It’s strike season for teachers unions across America, and people are waking up to the destruction the unions’ juvenile behavior inflicts on children, parents and taxpayers.
In New York, the Buffalo Teachers Federation is threatening to strike if it doesn’t get a larger pay increase and more money for veteran teachers. It’s also against the school district extending school days to fit in more instructional time.
Chicago barely avoided a strike after Mayor Rahm Emanuel and the Chicago Teachers Union (CTU) reached a tentative contract deal that will reportedly require at least $90 million from taxpayers to pay pension contributions that CTU members aren’t willing to pay themselves.

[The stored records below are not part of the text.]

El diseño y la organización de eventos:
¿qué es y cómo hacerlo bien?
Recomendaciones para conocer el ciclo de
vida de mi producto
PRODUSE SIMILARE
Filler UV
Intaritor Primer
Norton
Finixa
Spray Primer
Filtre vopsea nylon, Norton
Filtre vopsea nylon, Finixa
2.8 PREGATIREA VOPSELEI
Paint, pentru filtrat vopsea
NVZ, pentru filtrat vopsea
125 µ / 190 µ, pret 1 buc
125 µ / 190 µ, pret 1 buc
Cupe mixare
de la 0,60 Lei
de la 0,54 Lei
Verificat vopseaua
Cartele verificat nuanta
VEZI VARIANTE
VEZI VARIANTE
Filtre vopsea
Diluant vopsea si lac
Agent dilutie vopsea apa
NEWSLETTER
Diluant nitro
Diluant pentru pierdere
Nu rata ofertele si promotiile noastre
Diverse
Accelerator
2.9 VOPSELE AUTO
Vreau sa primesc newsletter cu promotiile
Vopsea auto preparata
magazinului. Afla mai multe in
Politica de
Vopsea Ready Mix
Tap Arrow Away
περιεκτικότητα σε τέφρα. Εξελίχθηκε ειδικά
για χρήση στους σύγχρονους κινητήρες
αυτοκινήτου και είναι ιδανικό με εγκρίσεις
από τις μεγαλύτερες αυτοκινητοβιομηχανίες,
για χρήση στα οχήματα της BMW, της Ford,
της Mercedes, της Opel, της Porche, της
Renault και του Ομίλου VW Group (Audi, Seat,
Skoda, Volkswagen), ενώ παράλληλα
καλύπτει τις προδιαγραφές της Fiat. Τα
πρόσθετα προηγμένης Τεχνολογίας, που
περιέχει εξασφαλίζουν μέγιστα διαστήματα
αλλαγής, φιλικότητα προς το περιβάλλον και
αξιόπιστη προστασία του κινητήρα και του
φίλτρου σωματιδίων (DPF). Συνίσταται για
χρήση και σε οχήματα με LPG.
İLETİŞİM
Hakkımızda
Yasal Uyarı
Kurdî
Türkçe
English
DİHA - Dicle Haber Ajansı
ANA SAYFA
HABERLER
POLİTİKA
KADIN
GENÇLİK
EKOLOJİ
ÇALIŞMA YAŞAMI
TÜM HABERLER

The Lake Placid News reported Chicago parents were “relieved” the strike was averted, but why should parents feel “relieved” when teachers decide to do the job they’ve been hired to do? Isn’t it time for parents to say they are done making bad deals with greedy teachers unions?
When CTU took to the picket lines in 2012 over wages and benefits — shocking, I know — Chicago News Channel 3 reported the strike “left about 350,000 students without a school to attend and parents scrambling to find alternatives.”
The district did leave 144 of its 578 schools open for students to go to for part of the normal school day, but that wasn’t enough to keep kids safe while parents were at work. Instead, “Dozens of churches and civic organizations … stepped into the vacuum to provide activities for the thousands of suddenly idle students,” Channel 3 reported. “And police, expecting an uptick in trouble from kids on the streets, pulled officers from desk duty to increase patrols.”
The Illinois News Network reported in June that CTU teachers “receive the highest lifetime earnings among the nation’s 10 largest school districts,” but does this matter to anyone? Apparently not to the teachers. Do the union members care their absence from the classroom causes anguish to parents concerned about what their children will do all day while they’re out of school, not learning? Do the unions think about the hardship they cause the taxpayer, many of whom don’t even have children to send to school but who nevertheless must continue to shell out more and more hard-earned money to pay for their bloated salaries and premium healthcare packages?
Of course the unions don’t care. They are concerned first and foremost with their continued existence and their dues-paying members. Like a spoiled child, the teachers unions throw a tantrum each time they don’t get what they want.
There’s a silver lining to the unions’ juvenile behavior, however: Parents and taxpayers cannot tolerate the burden of the unions cutting class and demanding more money forever. Growing frustration at the unions’ behavior is evident in newspaper articles and editorials across the country, on social media, and elsewhere.
Elizabeth Hovde, a columnist at OregonLive.com, wrote ahead of an impending strike in August, “Teachers union strikes deserve detention. … Unlike teachers, most workers don’t have the ability to take the state’s school-age population and their families hostage when they don’t like their work conditions or pay.”
A piece published by The Buffalo News’ editorial board announced in August, “Unions are fighting for teachers, not their students.” A similar editorial in the Chicago Tribune in December 2015 declared, “I support Chicago teachers — but not their union.”
The Atlantic wrote a piece in 2012 exposing the fact that Buffalo pays for its teachers to have plastic surgery, which the author says reveals how “a broken collective bargaining system has kept a ridiculous, multimillion-dollar perk alive.”
Perusing the Twitter hashtag “CTUStrike” also provides insight into the frustrated attitudes of those harmed by the teachers unions. One student wrote, “#CTUStrike so you make us wait until midnight just to make us more sleep deprived for tomorrow?”
“I didn’t touch any of my homework and if any of my teachers try coming at me I swear I’m gonna explode. #CTUStrike,” wrote another student.
People are annoyed, angry, and inconvenienced. They know the teachers unions are at fault, but what can be done?
The answer is school choice. Not everyone is able to afford private school tuition or able make time to homeschool their children, but school choice programs — which come in the form of vouchers, education savings accounts, homeschool reimbursements and tax credit scholarships, among other options — give parents control of how their children are educated and enable them to escape the power of self-interested teachers unions.